Desterrados do gênero humano
Pedro J. Bondaczuk
A situação social no País
mostra que a população já chegou ao “fundo do poço” em termos de degradação da
qualidade de vida. Claro que a constatação se refere ao Brasil real. Aos 104
milhões de pessoas que ganham mal (quando conseguem estar empregados), não têm
acesso à educação, à saúde, ao consumo, para as quais até mesmo seu único
patrimônio, a esperança, vem sofrendo acelerada erosão.
Esse
contingente imenso vem sendo convocado por sucessivos governos a “apertar os
cintos”, como se ainda os tivessem, numa pretensa e nunca levada a sério luta
contra a inflação. Todo o ônus dos sucessivos planos econômicos, que não
passaram de meras experiências acadêmicas, quando não de golpes populistas,
recai sobre os seus frágeis ombros.
O
outro Brasil, o da fantasia, de cerca de 20 milhões de pessoas, ou pouco mais,
gasta seu tempo em inócuas discussões, que lembram briguinhas de comadres. Esse
grupo, que constitui o chamado mercado, é o que consome e tem plenas condições
de se proteger contra o monstro inflacionário, no cômodo guarda-chuva da
ciranda financeira.
Para
tais brasileiros, tanto faz que as taxas de inflação sejam de 10%, 20% ou 30%
mensais. Seu dinheiro está sempre protegido, ao contrário daqueles assalariados
que recebem mensalmente até três e vergonhosos salários mínimos.
A
maioria destes últimos sequer tem dinheiro para pagar a passagem de ônibus para
ir ao trabalho. O noticiário de televisão da semana mostrou isso. Exibiu um
enorme contingente de “andarilhos” urbanos que perfaz enormes distâncias.

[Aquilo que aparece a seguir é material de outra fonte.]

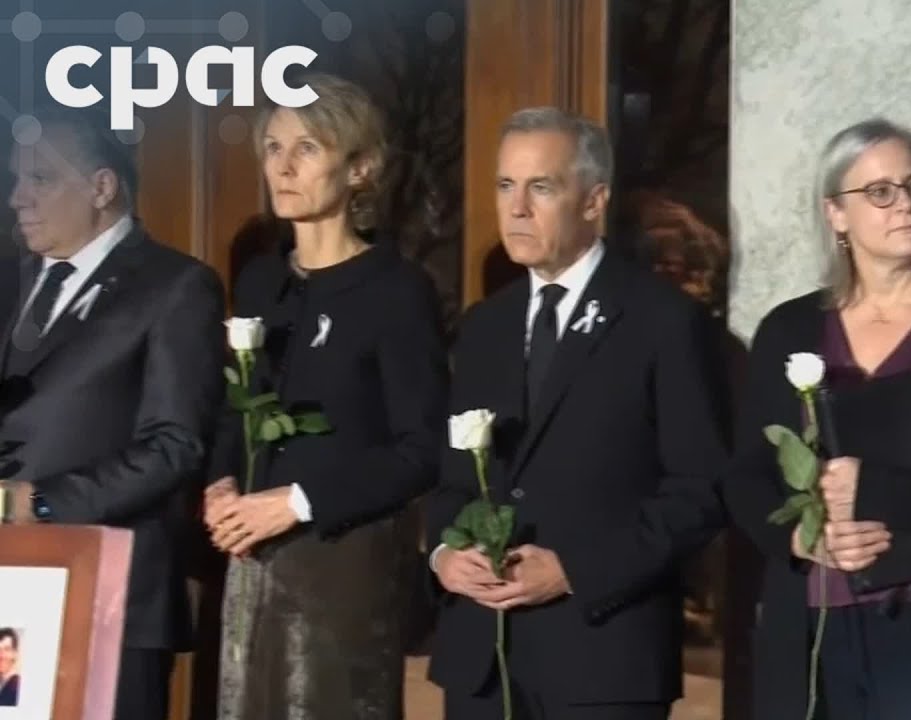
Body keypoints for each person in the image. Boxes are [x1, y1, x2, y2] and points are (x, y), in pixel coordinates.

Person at [423, 106, 727, 720]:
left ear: (594, 200)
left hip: (603, 661)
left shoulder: (665, 322)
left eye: (540, 187)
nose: (516, 208)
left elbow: (702, 491)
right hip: (484, 664)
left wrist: (575, 571)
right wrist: (444, 555)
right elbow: (453, 479)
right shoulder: (485, 327)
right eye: (505, 185)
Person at [723, 118, 911, 720]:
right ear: (836, 213)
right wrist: (800, 538)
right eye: (880, 192)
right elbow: (746, 476)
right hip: (815, 628)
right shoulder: (788, 330)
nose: (906, 204)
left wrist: (876, 488)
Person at [203, 73, 448, 720]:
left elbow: (422, 449)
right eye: (273, 148)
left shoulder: (397, 291)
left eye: (307, 148)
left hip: (344, 570)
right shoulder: (260, 283)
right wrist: (221, 482)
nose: (282, 167)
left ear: (360, 167)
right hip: (251, 562)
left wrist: (297, 501)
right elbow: (236, 406)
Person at [0, 107, 225, 719]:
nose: (18, 198)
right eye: (16, 179)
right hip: (10, 593)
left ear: (102, 187)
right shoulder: (12, 283)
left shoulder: (177, 287)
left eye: (40, 179)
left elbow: (175, 445)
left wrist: (41, 502)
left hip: (109, 598)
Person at [0, 628, 19, 706]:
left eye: (7, 649)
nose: (1, 655)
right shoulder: (2, 683)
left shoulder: (17, 687)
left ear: (14, 654)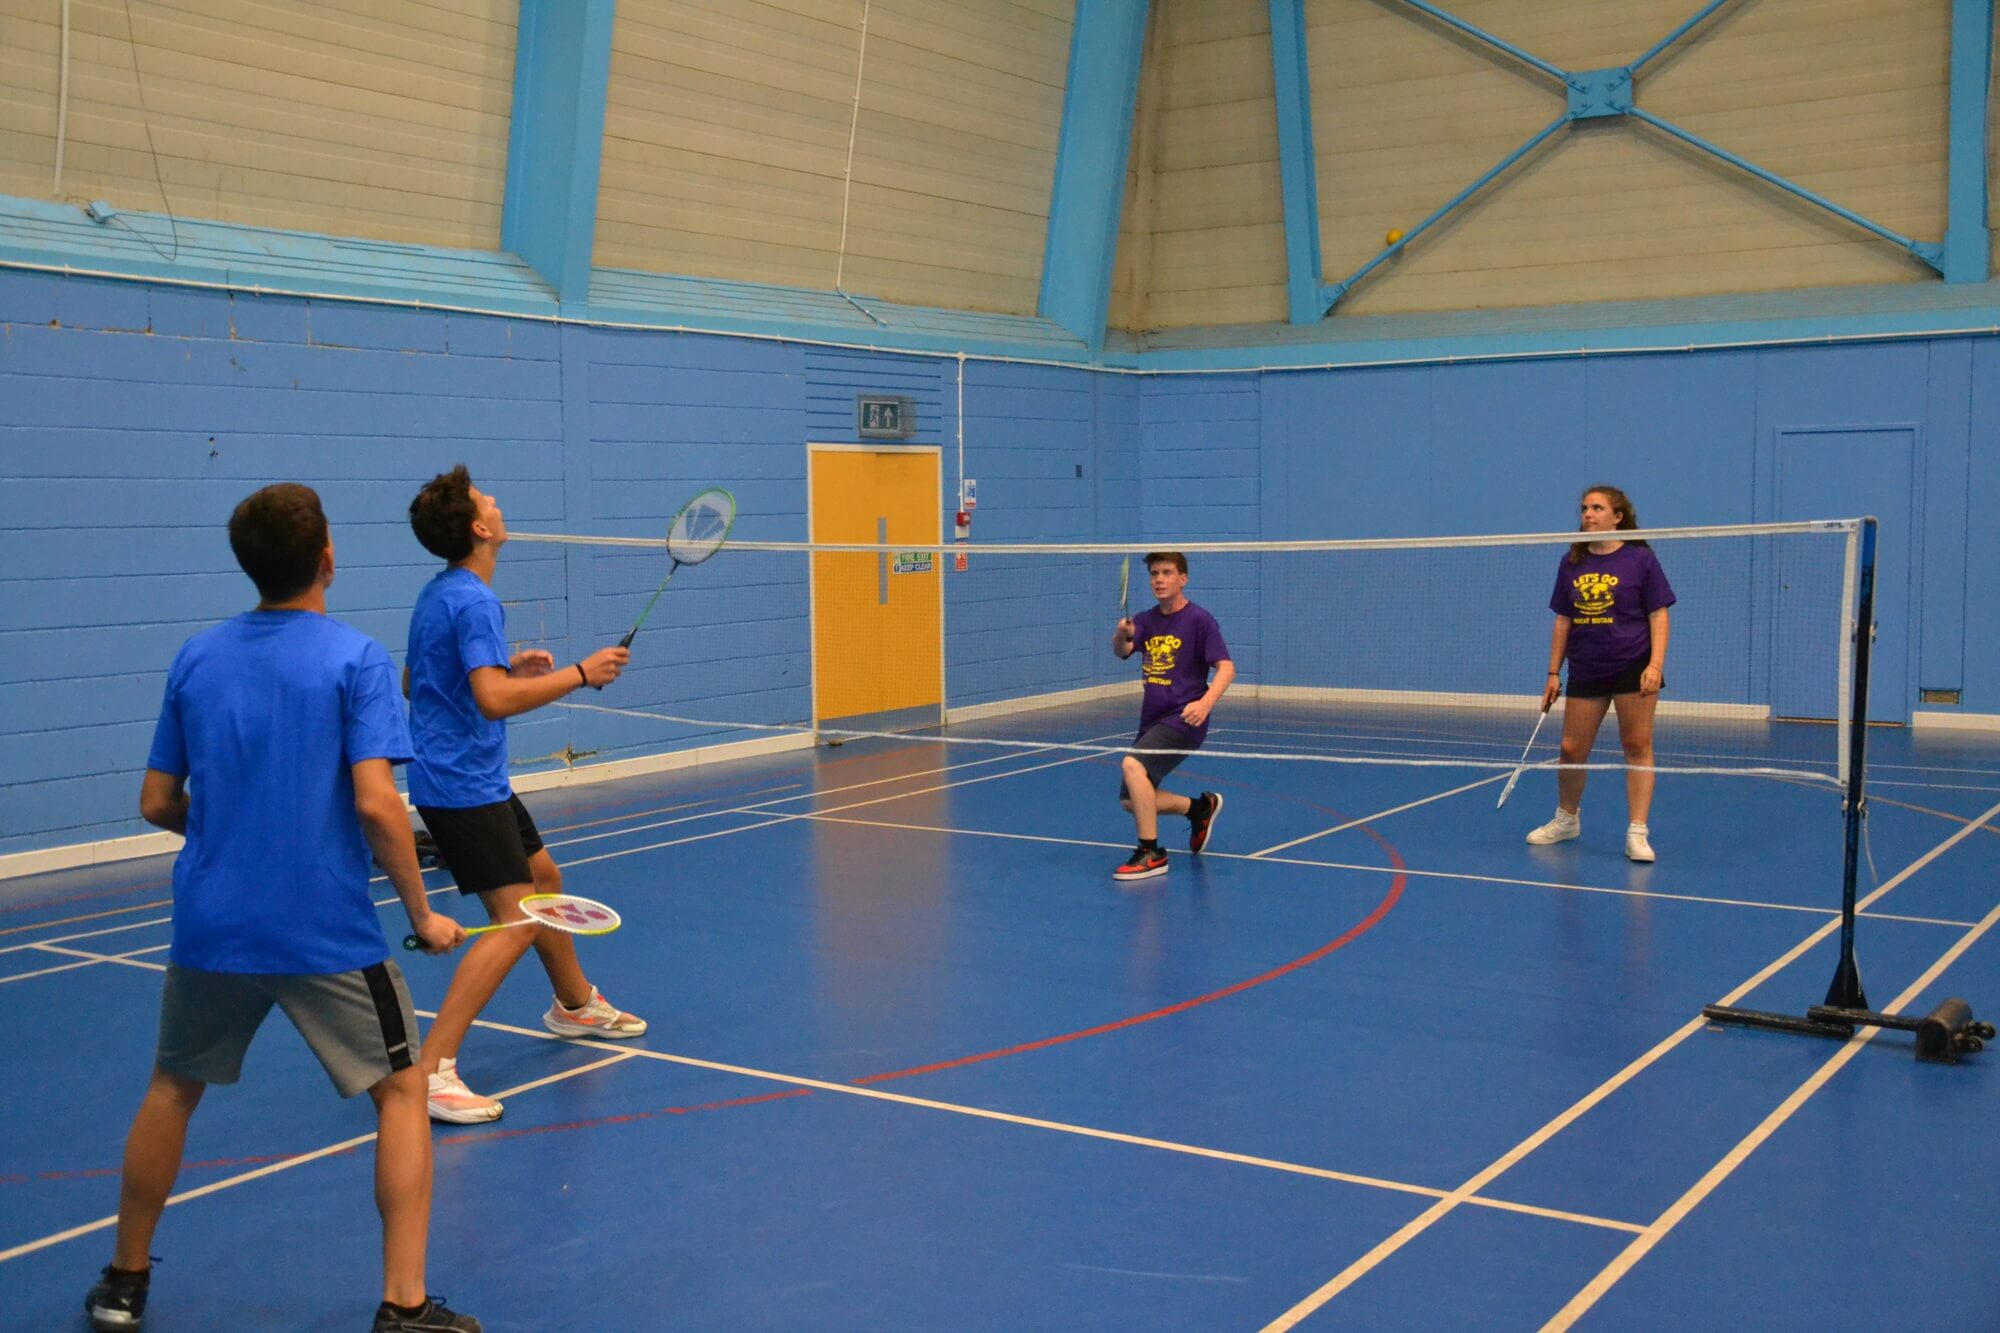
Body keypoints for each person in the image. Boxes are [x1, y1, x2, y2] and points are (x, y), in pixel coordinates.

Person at [87, 483, 478, 1333]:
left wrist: (228, 827)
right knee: (403, 1090)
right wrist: (422, 913)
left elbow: (157, 801)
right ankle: (405, 1304)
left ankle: (122, 1282)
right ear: (328, 558)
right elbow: (377, 804)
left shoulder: (197, 656)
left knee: (172, 1087)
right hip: (324, 928)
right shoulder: (358, 660)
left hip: (212, 922)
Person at [404, 466, 643, 1126]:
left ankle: (575, 1003)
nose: (497, 501)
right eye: (486, 499)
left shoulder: (440, 593)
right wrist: (579, 673)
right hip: (460, 784)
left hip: (468, 776)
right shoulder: (475, 601)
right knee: (517, 919)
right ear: (479, 528)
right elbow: (490, 701)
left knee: (545, 879)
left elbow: (417, 681)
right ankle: (431, 1070)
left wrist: (506, 668)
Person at [1527, 485, 1675, 863]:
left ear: (1618, 517)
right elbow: (1563, 619)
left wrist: (1655, 665)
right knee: (1571, 749)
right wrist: (1553, 672)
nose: (1588, 515)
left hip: (1633, 666)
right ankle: (1567, 819)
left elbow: (1658, 615)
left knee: (1637, 746)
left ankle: (1637, 831)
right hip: (1586, 668)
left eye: (1597, 508)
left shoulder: (1640, 559)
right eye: (1584, 508)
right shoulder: (1572, 562)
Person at [1109, 551, 1235, 881]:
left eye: (1166, 573)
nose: (1159, 579)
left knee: (1132, 765)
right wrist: (1121, 634)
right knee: (1131, 800)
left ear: (1183, 578)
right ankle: (1199, 809)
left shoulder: (1199, 620)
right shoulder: (1145, 620)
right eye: (1154, 574)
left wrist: (1205, 703)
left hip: (1185, 719)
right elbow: (1122, 650)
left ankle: (1151, 852)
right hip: (1152, 719)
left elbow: (1226, 667)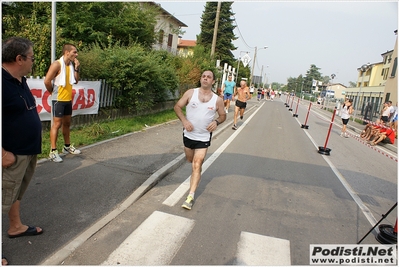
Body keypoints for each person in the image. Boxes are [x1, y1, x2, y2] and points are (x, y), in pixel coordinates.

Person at [2, 37, 44, 251]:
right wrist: (2, 154)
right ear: (19, 59)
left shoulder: (20, 80)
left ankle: (16, 226)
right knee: (2, 200)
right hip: (10, 155)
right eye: (31, 57)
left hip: (26, 151)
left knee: (16, 193)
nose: (33, 61)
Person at [174, 70, 226, 210]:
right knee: (190, 160)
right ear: (200, 79)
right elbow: (177, 107)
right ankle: (196, 170)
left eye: (209, 77)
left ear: (213, 81)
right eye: (203, 76)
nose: (205, 78)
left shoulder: (217, 100)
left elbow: (222, 115)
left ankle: (190, 196)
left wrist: (216, 122)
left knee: (197, 164)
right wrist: (184, 121)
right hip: (189, 135)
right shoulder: (191, 93)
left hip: (203, 137)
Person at [44, 43, 81, 162]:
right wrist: (52, 93)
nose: (76, 54)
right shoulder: (57, 64)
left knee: (67, 124)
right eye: (74, 52)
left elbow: (75, 81)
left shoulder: (70, 65)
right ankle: (53, 151)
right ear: (67, 52)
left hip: (67, 99)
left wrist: (76, 67)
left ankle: (66, 146)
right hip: (58, 99)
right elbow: (47, 81)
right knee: (57, 124)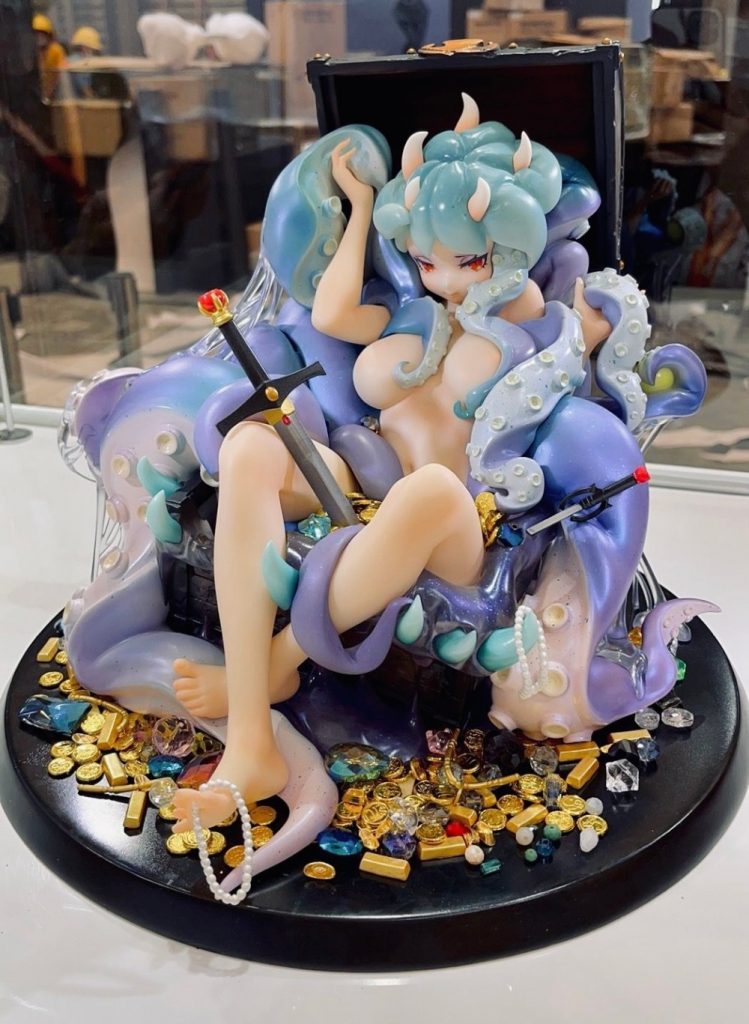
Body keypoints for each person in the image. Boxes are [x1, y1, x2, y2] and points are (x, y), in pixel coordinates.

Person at [169, 95, 615, 831]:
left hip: (458, 522)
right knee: (251, 443)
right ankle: (250, 742)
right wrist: (360, 207)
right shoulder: (415, 314)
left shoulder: (530, 319)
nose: (445, 278)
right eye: (426, 259)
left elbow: (576, 360)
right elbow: (330, 315)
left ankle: (280, 659)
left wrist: (590, 331)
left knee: (430, 489)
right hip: (366, 479)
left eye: (467, 260)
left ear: (505, 247)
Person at [32, 13, 66, 101]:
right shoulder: (28, 52)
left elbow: (62, 74)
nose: (39, 37)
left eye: (42, 34)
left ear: (49, 35)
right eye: (36, 34)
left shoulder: (56, 51)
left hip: (56, 95)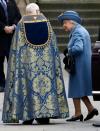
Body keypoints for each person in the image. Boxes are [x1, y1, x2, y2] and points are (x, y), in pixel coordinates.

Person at [2, 3, 69, 125]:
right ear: (38, 11)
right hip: (46, 67)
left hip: (27, 66)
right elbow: (53, 48)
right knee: (45, 88)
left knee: (26, 86)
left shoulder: (21, 26)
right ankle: (44, 116)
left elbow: (16, 49)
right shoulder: (47, 24)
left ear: (27, 12)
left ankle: (27, 116)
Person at [58, 10, 99, 122]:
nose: (63, 26)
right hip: (82, 64)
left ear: (72, 22)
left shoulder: (77, 32)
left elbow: (78, 48)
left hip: (79, 66)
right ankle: (89, 109)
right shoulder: (80, 30)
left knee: (76, 88)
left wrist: (69, 50)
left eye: (65, 23)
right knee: (78, 88)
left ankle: (78, 113)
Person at [0, 0, 21, 92]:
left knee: (12, 61)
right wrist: (3, 27)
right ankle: (1, 84)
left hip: (11, 37)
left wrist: (13, 26)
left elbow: (18, 16)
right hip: (0, 37)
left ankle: (12, 83)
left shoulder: (12, 2)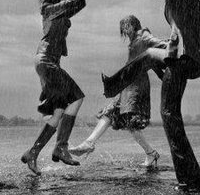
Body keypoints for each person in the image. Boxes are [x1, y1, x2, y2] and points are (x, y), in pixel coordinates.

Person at [102, 0, 200, 191]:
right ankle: (192, 179)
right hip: (197, 61)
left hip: (182, 59)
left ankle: (189, 181)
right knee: (152, 62)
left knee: (168, 114)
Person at [69, 15, 167, 168]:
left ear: (133, 25)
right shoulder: (134, 41)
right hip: (127, 85)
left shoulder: (143, 35)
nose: (125, 31)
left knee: (131, 122)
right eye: (123, 29)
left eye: (126, 27)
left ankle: (151, 153)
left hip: (137, 86)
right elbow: (150, 61)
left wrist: (169, 44)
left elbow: (159, 45)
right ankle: (89, 143)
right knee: (110, 113)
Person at [21, 0, 86, 175]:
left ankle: (33, 152)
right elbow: (73, 0)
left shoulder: (60, 12)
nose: (69, 1)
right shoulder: (50, 9)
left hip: (48, 63)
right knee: (76, 98)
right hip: (47, 62)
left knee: (58, 111)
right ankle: (61, 146)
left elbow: (79, 3)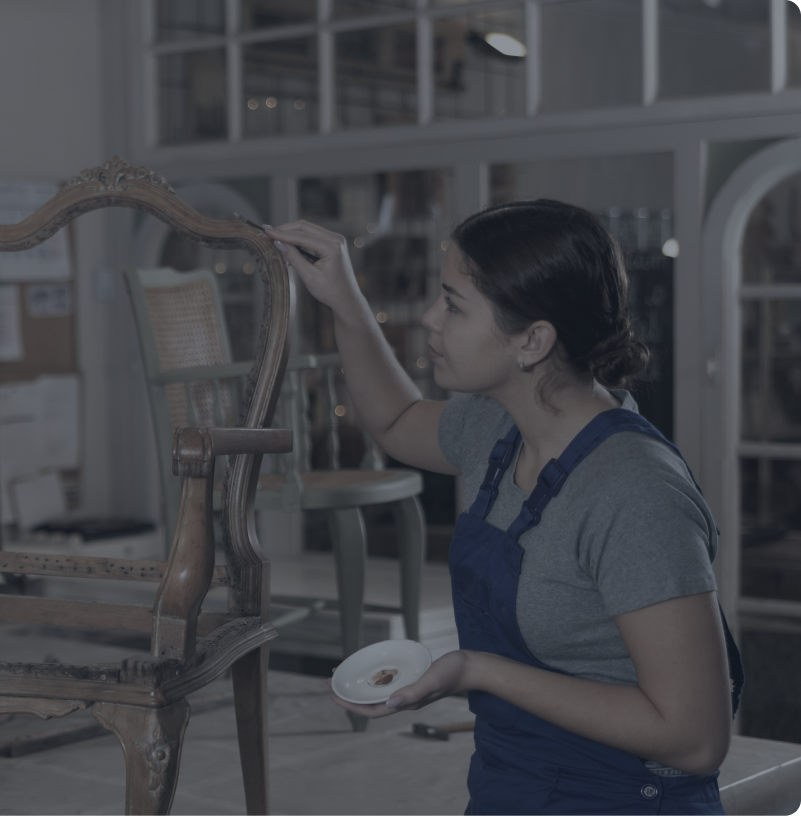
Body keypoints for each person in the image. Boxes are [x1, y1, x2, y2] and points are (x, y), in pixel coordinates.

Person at [266, 200, 743, 814]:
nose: (429, 318)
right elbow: (395, 419)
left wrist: (478, 671)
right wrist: (343, 298)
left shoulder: (634, 492)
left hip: (620, 799)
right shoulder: (497, 426)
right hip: (513, 784)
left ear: (533, 340)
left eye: (454, 305)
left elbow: (696, 740)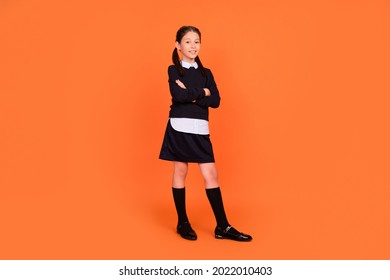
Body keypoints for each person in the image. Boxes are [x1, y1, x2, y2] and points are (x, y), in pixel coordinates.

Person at [159, 26, 252, 242]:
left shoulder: (206, 73)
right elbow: (178, 96)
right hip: (179, 127)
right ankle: (182, 222)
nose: (193, 46)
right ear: (178, 45)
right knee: (180, 171)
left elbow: (216, 101)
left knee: (211, 175)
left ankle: (223, 226)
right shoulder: (174, 70)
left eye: (197, 41)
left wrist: (192, 94)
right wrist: (203, 93)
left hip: (201, 129)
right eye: (188, 42)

Desnutridos, maltrapilhos, no limite de suas forças, esses cidadãos só têm de
seu a esperança.
Estes
não estão preocupados com o chamado Plano Verdade, anunciado pelo ministro da
Fazenda, Fernando Henrique Cardoso, e que, nem bem começou a tomar forma, já
está sendo sabotado. Aliás, nem mesmo sabem do que se trata.
Tais
brasileiros já estão no “fundo do poço”, ou até mais, se isso for possível. É
este mesmo contingente, cinicamente explorado, desinformado, desassistido,
esquecido nos períodos em que não há eleições à vista, que com certeza será
cortejado no próximo ano, quando pretensos “salvadores da pátria” forem pedir o
seu voto.
Projetos
envolvendo estes ofendidos e humilhados existem em profusão. Está aí o plano de
combate à fome e à miséria que, apesar de ser tão alardeado, ainda não saiu do
papel. Palavras, promessas e intenções não enchem barriga.
Enquanto
os políticos têm seus arroubos de populismo, o tecido social brasileiro se
necrosa e se decompõe. Famílias desagregam-se, pois como diz a sabedoria
popular, “em casa que falta o pão, todos gritam e ninguém tem razão”.
Hordas
de crianças abandonadas perambulam pelas ruas das grandes cidades, num curso
intensivo de pós-graduação na “universidade do crime”. A violência se
multiplica às raias do intolerável.
O
ex-ministro da Economia do Chile durante a ditadura de Augusto Pinochet,
Hermann Bucchi, responsável pela atual e admirada estabilidade econômica
chilena, constatou, numa entrevista : “Apenas depois de chegar ao fundo do poço
a população em geral aceita transformações importantes”.
Os
104 milhões de habitantes do Brasil real já chegaram. Basta andar pelas ruas
com o olhar atento para fazer essa constatação. E foram até mais longe.
Poderiam ser classificados com uma expressão usada pelo escritor português
Alexandre Herculano: são os “desterrados no meio do gênero humano”.
(Artigo
publicado na página 2, Opinião, do Correio Popular, 18 de junho de 1993).